Hung Wei-Chieh, Lin Yih-Lon, Lin Chi-Wei, Chin Wei-Leng, Wu Chih-Hsing
Department of Family and Community Medicine, E-Da Hospital, I-Shou University, Kaohsiung 82445, Taiwan.
School of Medicine, I-Shou University, Kaohsiung 84001, Taiwan.
Diagnostics (Basel). 2024 Jan 8;14(2):137. doi: 10.3390/diagnostics14020137.

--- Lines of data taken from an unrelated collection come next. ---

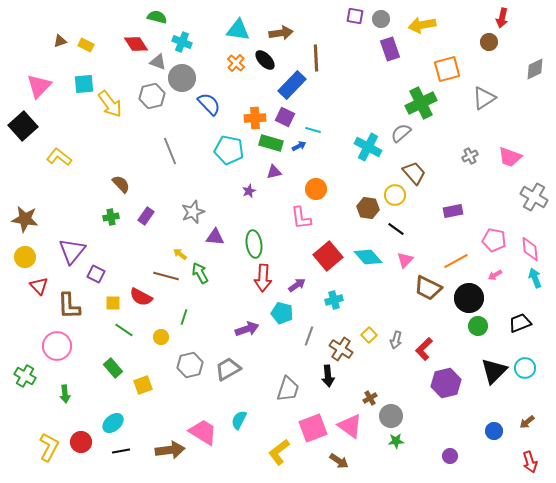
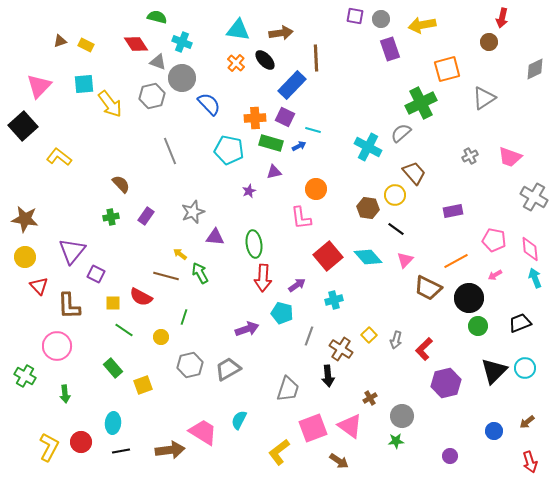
gray circle at (391, 416): moved 11 px right
cyan ellipse at (113, 423): rotated 45 degrees counterclockwise
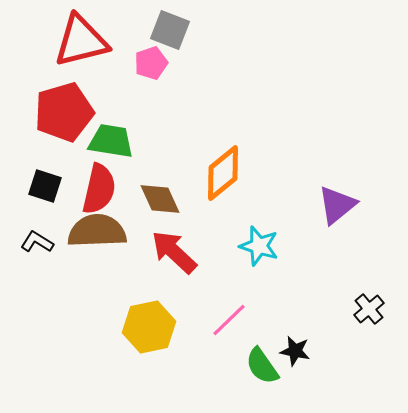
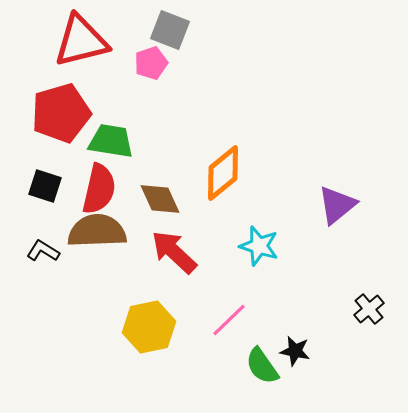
red pentagon: moved 3 px left, 1 px down
black L-shape: moved 6 px right, 9 px down
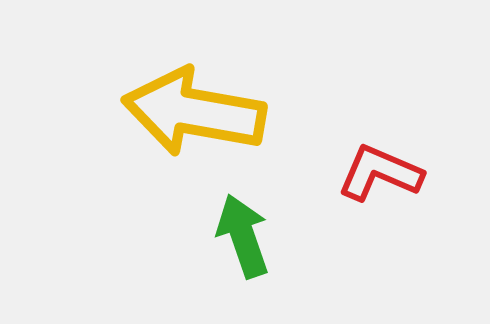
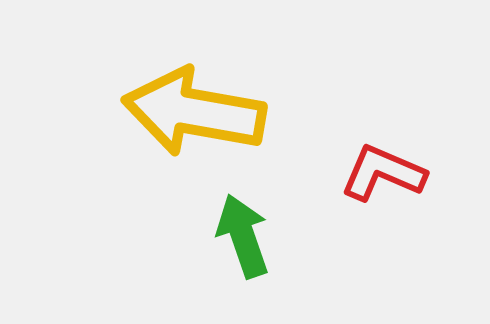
red L-shape: moved 3 px right
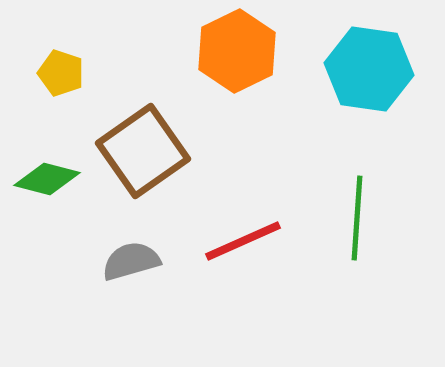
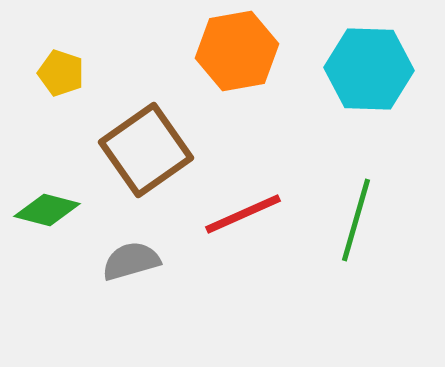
orange hexagon: rotated 16 degrees clockwise
cyan hexagon: rotated 6 degrees counterclockwise
brown square: moved 3 px right, 1 px up
green diamond: moved 31 px down
green line: moved 1 px left, 2 px down; rotated 12 degrees clockwise
red line: moved 27 px up
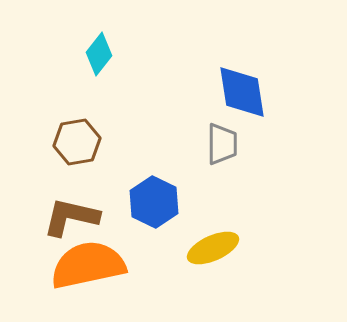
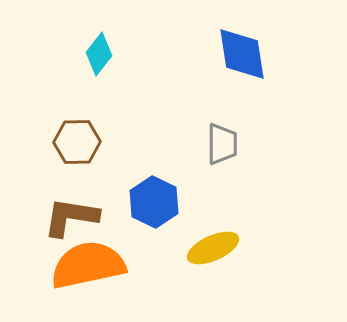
blue diamond: moved 38 px up
brown hexagon: rotated 9 degrees clockwise
brown L-shape: rotated 4 degrees counterclockwise
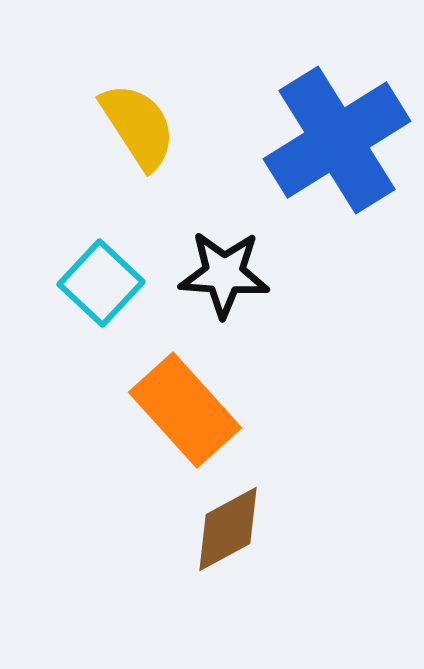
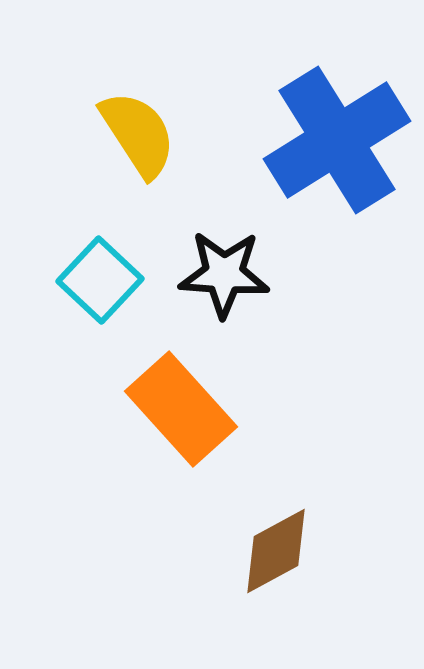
yellow semicircle: moved 8 px down
cyan square: moved 1 px left, 3 px up
orange rectangle: moved 4 px left, 1 px up
brown diamond: moved 48 px right, 22 px down
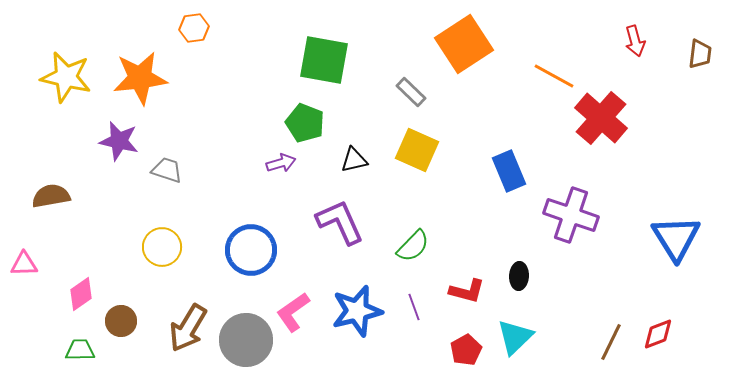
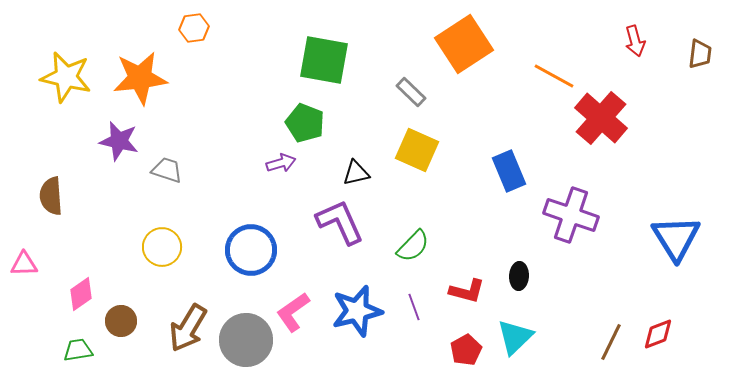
black triangle: moved 2 px right, 13 px down
brown semicircle: rotated 84 degrees counterclockwise
green trapezoid: moved 2 px left; rotated 8 degrees counterclockwise
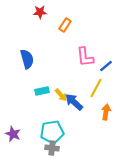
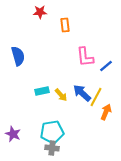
orange rectangle: rotated 40 degrees counterclockwise
blue semicircle: moved 9 px left, 3 px up
yellow line: moved 9 px down
blue arrow: moved 8 px right, 9 px up
orange arrow: rotated 14 degrees clockwise
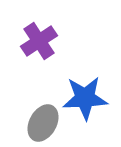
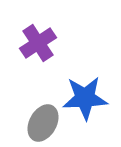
purple cross: moved 1 px left, 2 px down
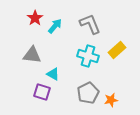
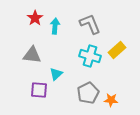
cyan arrow: rotated 35 degrees counterclockwise
cyan cross: moved 2 px right
cyan triangle: moved 3 px right; rotated 48 degrees clockwise
purple square: moved 3 px left, 2 px up; rotated 12 degrees counterclockwise
orange star: rotated 16 degrees clockwise
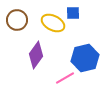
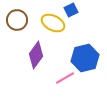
blue square: moved 2 px left, 3 px up; rotated 24 degrees counterclockwise
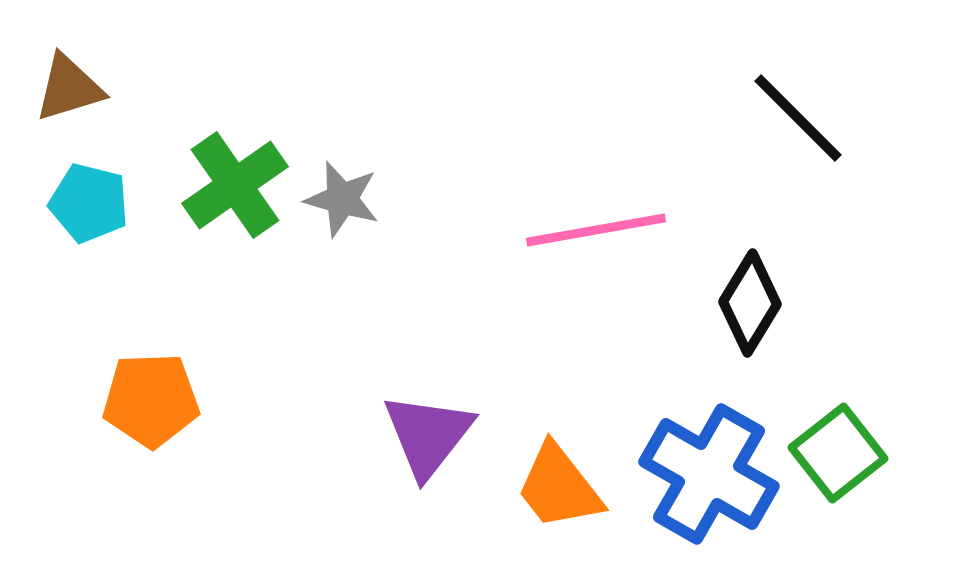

This study aims to establish advanced sampling methods in free-text data for efficiently building semantic text mining models using deep learning, such as identifying vertebral compression fracture (VCF) in radiology reports. We enrolled a total of 27,401 radiology free-text reports of X-ray examinations of the spine. The predictive effects were compared between text mining models built using supervised long short-term memory networks, independently derived by four sampling methods: vector sum minimization, vector sum maximization, stratified, and simple random sampling, using four fixed percentages. The drawn samples were applied to the training set, and the remaining samples were used to validate each group using different sampling methods and ratios. The predictive accuracy was measured using the area under the receiver operating characteristics (AUROC) to identify VCF. At the sampling ratios of 1/10, 1/20, 1/30, and 1/40, the highest AUROC was revealed in the sampling methods of vector sum minimization as confidence intervals of 0.981 (95%CIs: 0.980-0.983)/0.963 (95%CIs: 0.961-0.965)/0.907 (95%CIs: 0.904-0.911)/0.895 (95%CIs: 0.891-0.899), respectively. The lowest AUROC was demonstrated in the vector sum maximization. This study proposes an advanced sampling method, vector sum minimization, in free-text data that can be efficiently applied to build the text mining models by smartly drawing a small amount of critical representative samples.
本研究旨在建立自由文本数据中的先进采样方法,以便使用深度学习高效构建语义文本挖掘模型,例如在放射学报告中识别椎体压缩性骨折(VCF)。我们纳入了总共27401份脊柱X线检查的放射学自由文本报告。使用四种固定百分比,通过四种采样方法独立推导,比较了使用监督长短期记忆网络构建的文本挖掘模型之间的预测效果:向量和最小化、向量和最大化、分层抽样和简单随机抽样。抽取的样本应用于训练集,其余样本用于使用不同的采样方法和比例验证每组。使用受试者工作特征曲线下面积(AUROC)测量预测准确性以识别VCF。在1/10、1/20、1/30和1/40的采样率下,向量和最小化采样方法的AUROC最高,置信区间分别为0.981(95%CI:0.980 - 0.983)/0.963(95%CI:0.961 - 0.965)/0.907(95%CI:0.904 - 0.911)/0.895(95%CI:0.891 - 0.899)。向量和最大化的AUROC最低。本研究提出了一种自由文本数据中的先进采样方法——向量和最小化,通过巧妙抽取少量关键代表性样本,可有效应用于构建文本挖掘模型。